• **EXERCISE AIM**: In the records that follow, find each line containing "BELARUS" and copy it.

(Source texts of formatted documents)
*** Begin section ***

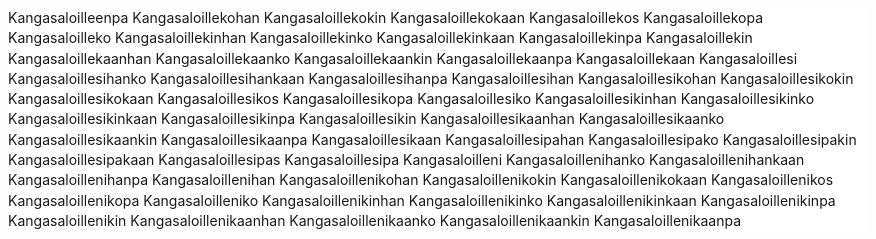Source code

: Kangasaloilleenpa
Kangasaloillekohan
Kangasaloillekokin
Kangasaloillekokaan
Kangasaloillekos
Kangasaloillekopa
Kangasaloilleko
Kangasaloillekinhan
Kangasaloillekinko
Kangasaloillekinkaan
Kangasaloillekinpa
Kangasaloillekin
Kangasaloillekaanhan
Kangasaloillekaanko
Kangasaloillekaankin
Kangasaloillekaanpa
Kangasaloillekaan
Kangasaloillesi
Kangasaloillesihanko
Kangasaloillesihankaan
Kangasaloillesihanpa
Kangasaloillesihan
Kangasaloillesikohan
Kangasaloillesikokin
Kangasaloillesikokaan
Kangasaloillesikos
Kangasaloillesikopa
Kangasaloillesiko
Kangasaloillesikinhan
Kangasaloillesikinko
Kangasaloillesikinkaan
Kangasaloillesikinpa
Kangasaloillesikin
Kangasaloillesikaanhan
Kangasaloillesikaanko
Kangasaloillesikaankin
Kangasaloillesikaanpa
Kangasaloillesikaan
Kangasaloillesipahan
Kangasaloillesipako
Kangasaloillesipakin
Kangasaloillesipakaan
Kangasaloillesipas
Kangasaloillesipa
Kangasaloilleni
Kangasaloillenihanko
Kangasaloillenihankaan
Kangasaloillenihanpa
Kangasaloillenihan
Kangasaloillenikohan
Kangasaloillenikokin
Kangasaloillenikokaan
Kangasaloillenikos
Kangasaloillenikopa
Kangasaloilleniko
Kangasaloillenikinhan
Kangasaloillenikinko
Kangasaloillenikinkaan
Kangasaloillenikinpa
Kangasaloillenikin
Kangasaloillenikaanhan
Kangasaloillenikaanko
Kangasaloillenikaankin
Kangasaloillenikaanpa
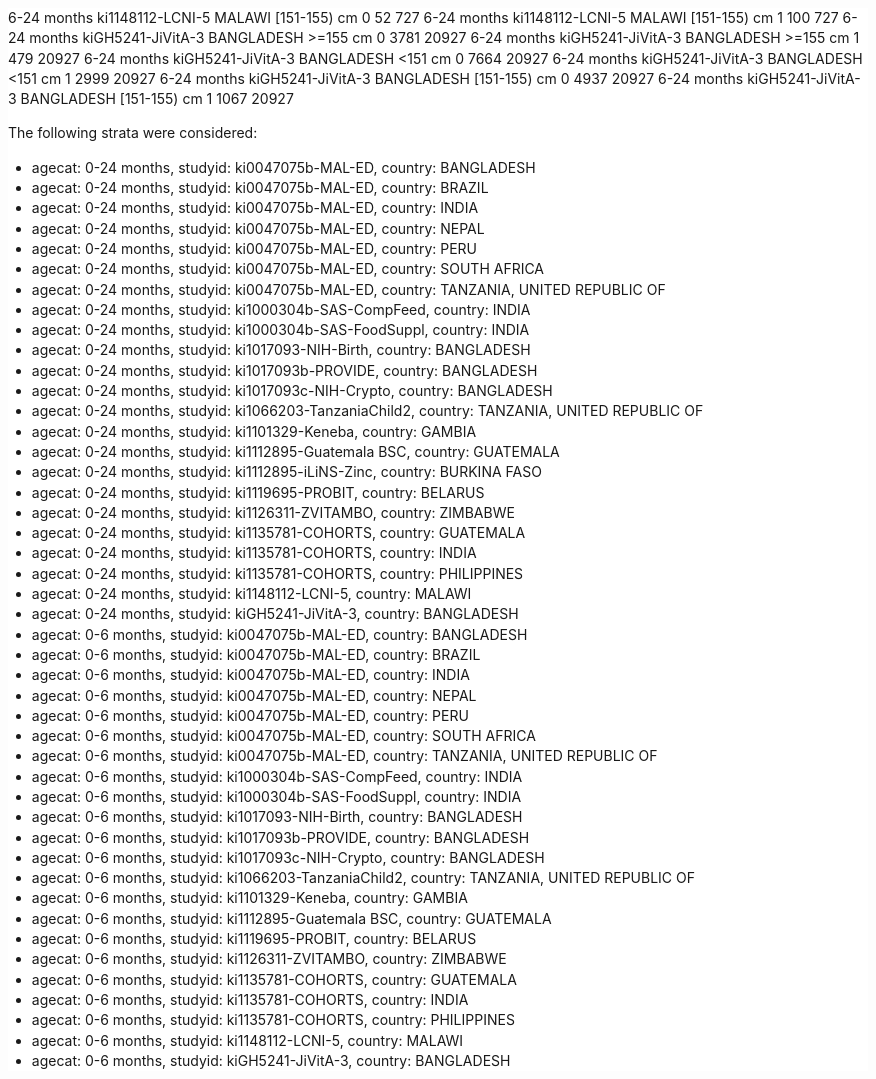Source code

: 6-24 months   ki1148112-LCNI-5           MALAWI                         [151-155) cm               0       52     727
6-24 months   ki1148112-LCNI-5           MALAWI                         [151-155) cm               1      100     727
6-24 months   kiGH5241-JiVitA-3          BANGLADESH                     >=155 cm                   0     3781   20927
6-24 months   kiGH5241-JiVitA-3          BANGLADESH                     >=155 cm                   1      479   20927
6-24 months   kiGH5241-JiVitA-3          BANGLADESH                     <151 cm                    0     7664   20927
6-24 months   kiGH5241-JiVitA-3          BANGLADESH                     <151 cm                    1     2999   20927
6-24 months   kiGH5241-JiVitA-3          BANGLADESH                     [151-155) cm               0     4937   20927
6-24 months   kiGH5241-JiVitA-3          BANGLADESH                     [151-155) cm               1     1067   20927


The following strata were considered:

* agecat: 0-24 months, studyid: ki0047075b-MAL-ED, country: BANGLADESH
* agecat: 0-24 months, studyid: ki0047075b-MAL-ED, country: BRAZIL
* agecat: 0-24 months, studyid: ki0047075b-MAL-ED, country: INDIA
* agecat: 0-24 months, studyid: ki0047075b-MAL-ED, country: NEPAL
* agecat: 0-24 months, studyid: ki0047075b-MAL-ED, country: PERU
* agecat: 0-24 months, studyid: ki0047075b-MAL-ED, country: SOUTH AFRICA
* agecat: 0-24 months, studyid: ki0047075b-MAL-ED, country: TANZANIA, UNITED REPUBLIC OF
* agecat: 0-24 months, studyid: ki1000304b-SAS-CompFeed, country: INDIA
* agecat: 0-24 months, studyid: ki1000304b-SAS-FoodSuppl, country: INDIA
* agecat: 0-24 months, studyid: ki1017093-NIH-Birth, country: BANGLADESH
* agecat: 0-24 months, studyid: ki1017093b-PROVIDE, country: BANGLADESH
* agecat: 0-24 months, studyid: ki1017093c-NIH-Crypto, country: BANGLADESH
* agecat: 0-24 months, studyid: ki1066203-TanzaniaChild2, country: TANZANIA, UNITED REPUBLIC OF
* agecat: 0-24 months, studyid: ki1101329-Keneba, country: GAMBIA
* agecat: 0-24 months, studyid: ki1112895-Guatemala BSC, country: GUATEMALA
* agecat: 0-24 months, studyid: ki1112895-iLiNS-Zinc, country: BURKINA FASO
* agecat: 0-24 months, studyid: ki1119695-PROBIT, country: BELARUS
* agecat: 0-24 months, studyid: ki1126311-ZVITAMBO, country: ZIMBABWE
* agecat: 0-24 months, studyid: ki1135781-COHORTS, country: GUATEMALA
* agecat: 0-24 months, studyid: ki1135781-COHORTS, country: INDIA
* agecat: 0-24 months, studyid: ki1135781-COHORTS, country: PHILIPPINES
* agecat: 0-24 months, studyid: ki1148112-LCNI-5, country: MALAWI
* agecat: 0-24 months, studyid: kiGH5241-JiVitA-3, country: BANGLADESH
* agecat: 0-6 months, studyid: ki0047075b-MAL-ED, country: BANGLADESH
* agecat: 0-6 months, studyid: ki0047075b-MAL-ED, country: BRAZIL
* agecat: 0-6 months, studyid: ki0047075b-MAL-ED, country: INDIA
* agecat: 0-6 months, studyid: ki0047075b-MAL-ED, country: NEPAL
* agecat: 0-6 months, studyid: ki0047075b-MAL-ED, country: PERU
* agecat: 0-6 months, studyid: ki0047075b-MAL-ED, country: SOUTH AFRICA
* agecat: 0-6 months, studyid: ki0047075b-MAL-ED, country: TANZANIA, UNITED REPUBLIC OF
* agecat: 0-6 months, studyid: ki1000304b-SAS-CompFeed, country: INDIA
* agecat: 0-6 months, studyid: ki1000304b-SAS-FoodSuppl, country: INDIA
* agecat: 0-6 months, studyid: ki1017093-NIH-Birth, country: BANGLADESH
* agecat: 0-6 months, studyid: ki1017093b-PROVIDE, country: BANGLADESH
* agecat: 0-6 months, studyid: ki1017093c-NIH-Crypto, country: BANGLADESH
* agecat: 0-6 months, studyid: ki1066203-TanzaniaChild2, country: TANZANIA, UNITED REPUBLIC OF
* agecat: 0-6 months, studyid: ki1101329-Keneba, country: GAMBIA
* agecat: 0-6 months, studyid: ki1112895-Guatemala BSC, country: GUATEMALA
* agecat: 0-6 months, studyid: ki1119695-PROBIT, country: BELARUS
* agecat: 0-6 months, studyid: ki1126311-ZVITAMBO, country: ZIMBABWE
* agecat: 0-6 months, studyid: ki1135781-COHORTS, country: GUATEMALA
* agecat: 0-6 months, studyid: ki1135781-COHORTS, country: INDIA
* agecat: 0-6 months, studyid: ki1135781-COHORTS, country: PHILIPPINES
* agecat: 0-6 months, studyid: ki1148112-LCNI-5, country: MALAWI
* agecat: 0-6 months, studyid: kiGH5241-JiVitA-3, country: BANGLADESH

*** End section ***

• **TASK SOLUTION**:
* agecat: 0-24 months, studyid: ki1119695-PROBIT, country: BELARUS
* agecat: 0-6 months, studyid: ki1119695-PROBIT, country: BELARUS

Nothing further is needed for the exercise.